Saturday, November 16, 2013

The Stay Put Scarf Tutorial

Hey all!!! If you are over from Shwin and Shwin, welcome and take a peek around! (We had a fantastic Black Friday Sale Announcement yesterday!) I'm so excited to to be on the Pattern Anthology Tour.

When I was asked to do a scarf the first thing that popped into my head was a long, luxurious, cushy knit scarf. The second thing that popped into my head was an image of said scarf being dropped in the mud, dragged through the park, and eventually left, ragged and pilly, in the lost and found at school.

He's 4,and I wanted to make him a scarf that worked for him. The stay put scarf is made from less than half a yard of flannel (although you could use nearly any fabric-- even fleece!) It's quick and inexpensive to make, which means that I can make him as many as we need to get through the season.
And best of all, it's easily washable-- unlike the hand knit I was planning on making. And the keyhole makes the scarf stay put and mimics the lines on the Berkshire Blazer from Pattern Anthology.

To make the scarf, you'll need a rectangle of fabric that is 15"x WOF. This will be about 43-45 inches, which is a perfect length for a child's scarf.

Fold the fabric in half, right sides together, stitch along all 4 sides leaving an opening for turning. Stitching even the folded side will make for a nicer finish. Turn and top stitch.

 You could stop there, but I find that keyhole scarves (like this one I made my daughter) are essential for keeping the scarves on the neck, and off the park bench.

To do this, we need to make a long buttonhole-- longer than your automatic buttonhole maker likely makes.
But don't fret, my pet*-- making a oversized button hole is easy, even if you haven't done one before.

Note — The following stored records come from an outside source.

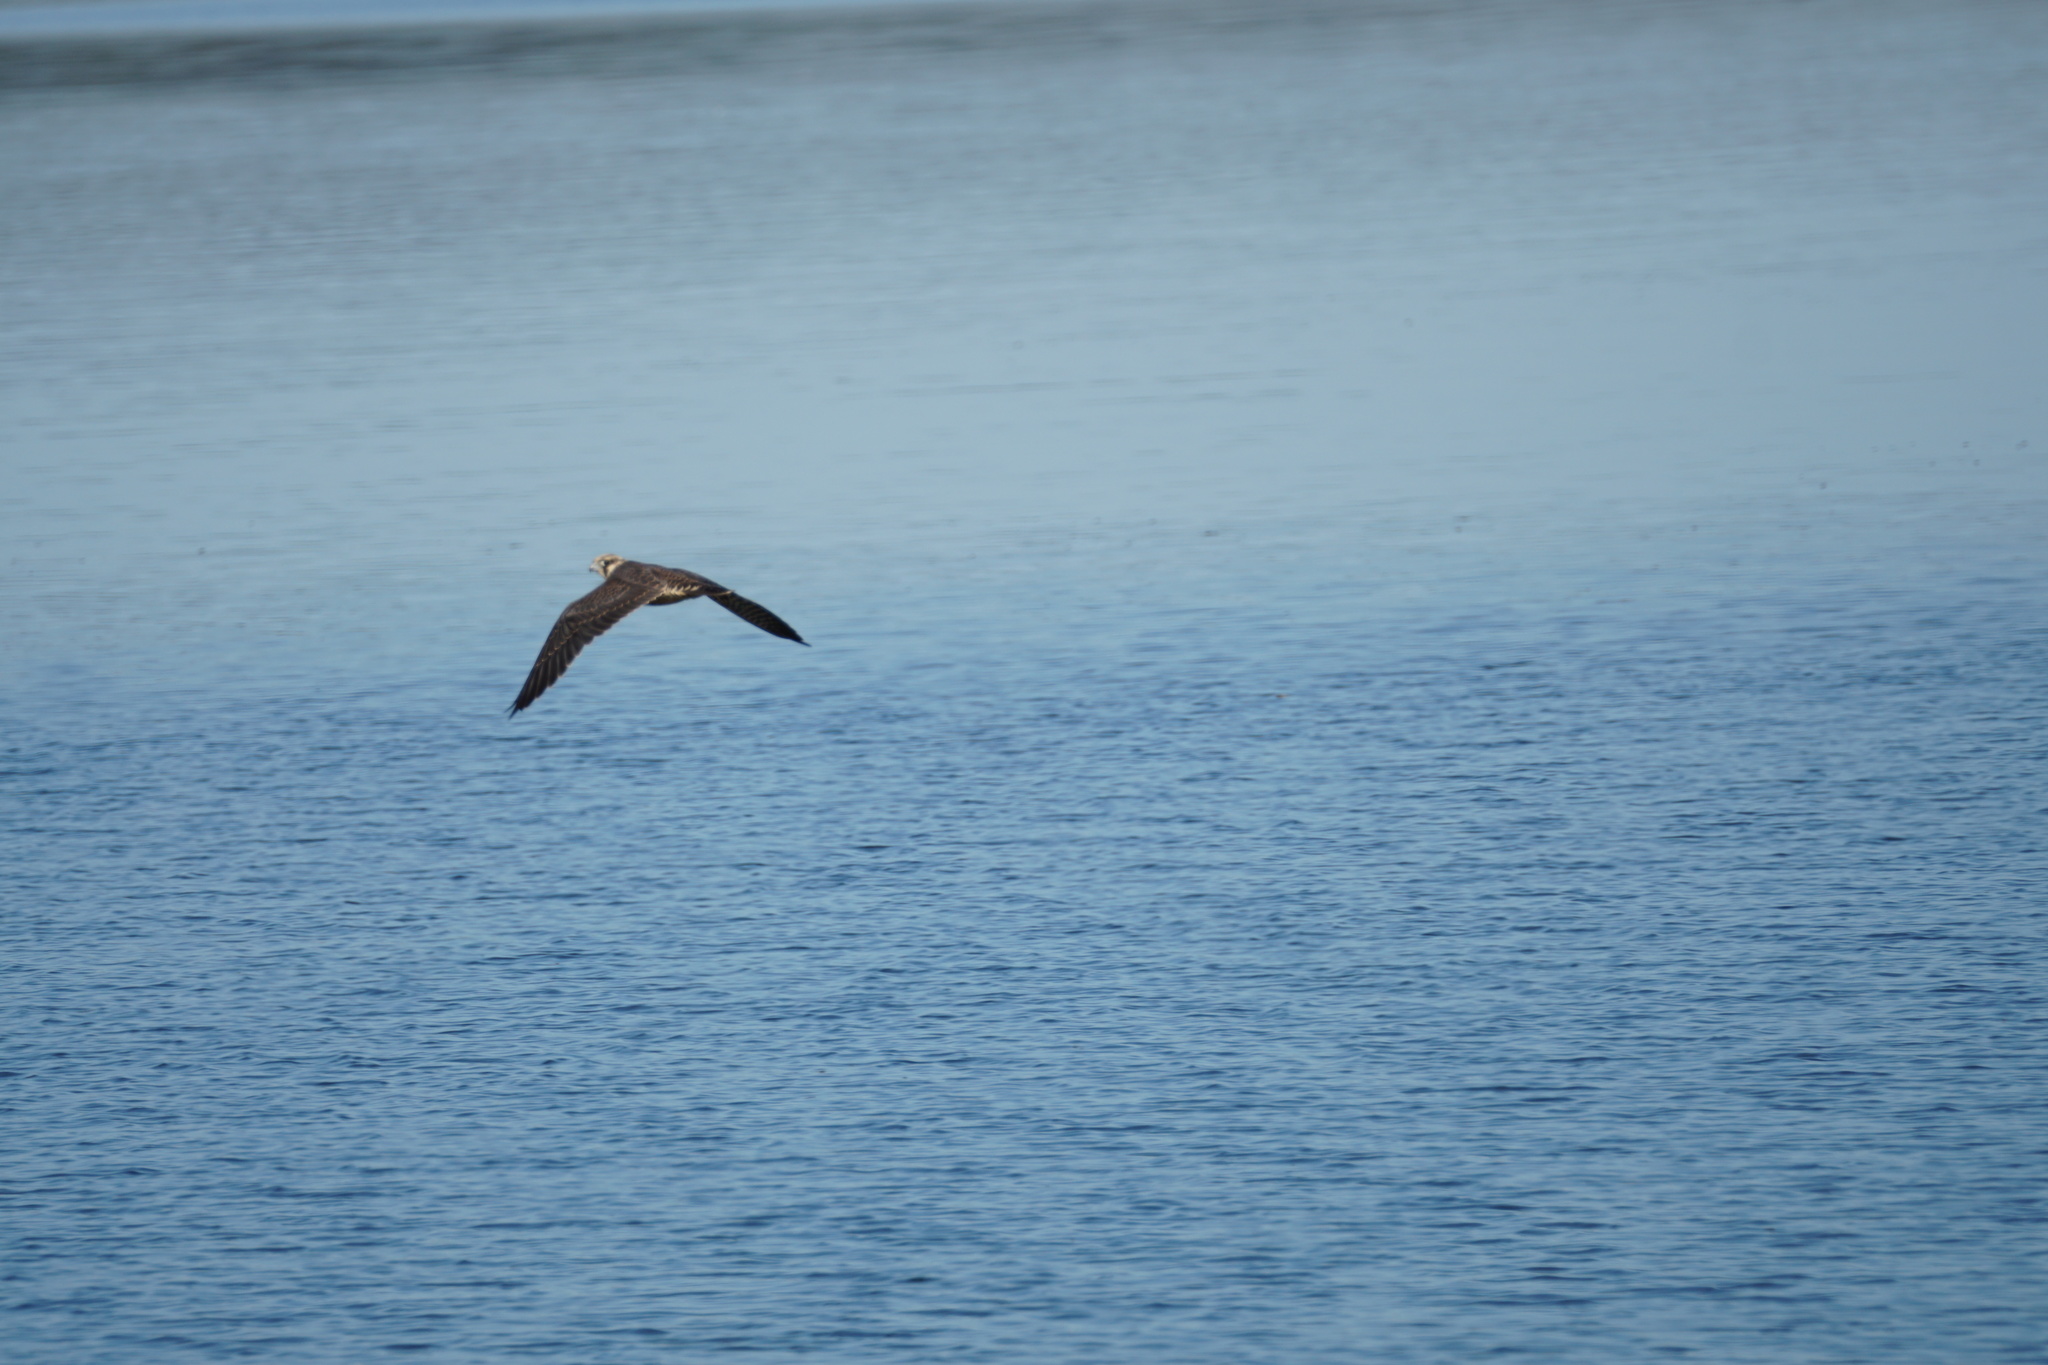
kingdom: Animalia
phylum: Chordata
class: Aves
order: Falconiformes
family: Falconidae
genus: Falco
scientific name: Falco peregrinus
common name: Peregrine falcon
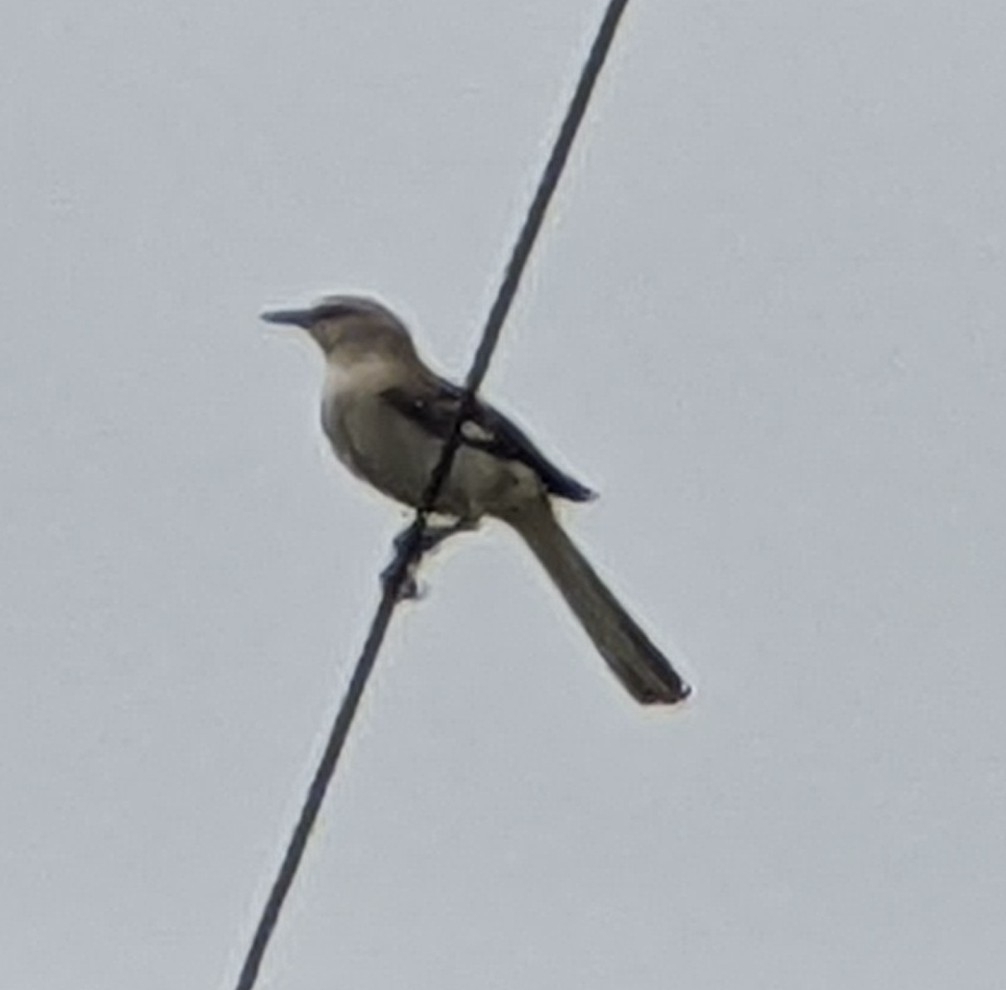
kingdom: Animalia
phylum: Chordata
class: Aves
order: Passeriformes
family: Mimidae
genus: Mimus
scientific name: Mimus polyglottos
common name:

Mark out where you'd like your button hole to be with chalk. I made my mark starting 7" from one end, and 3" long.
 (It's best that you play around with the button hole settings on some scrap before doing your first scarf.) Using a tight narrow zig zag, stitch a line on either side of the marked line.
 Then, find a zig zag stitch that will cover the space between two and bar tack the top and bottom of the buttonhole.
 I found that the flannel frayed terrible when i used the regular stitch ripper/button hole to cut the space between the buttons. A pair of snips was much cleaner.

And you are done! Although it took a bit to finish the first one of these, I'm going to whip up a bunch for both my kiddos-- and not worry about them getting dirty or lost.

Here's a close up of how the scarf looks tucked into the keyhole.

And I love how it keeps his little neck warm.

You can purchase the Berkshire Blazer pattern at Pattern Anthology. The pattern has a clever construction (which you know I have a soft spot for!). I did have issues with the fit, so if you do end up making the pattern I suggest checking the desired length, sleeve length, and width against the pattern pieces.

Thanks for stopping by over the weekend!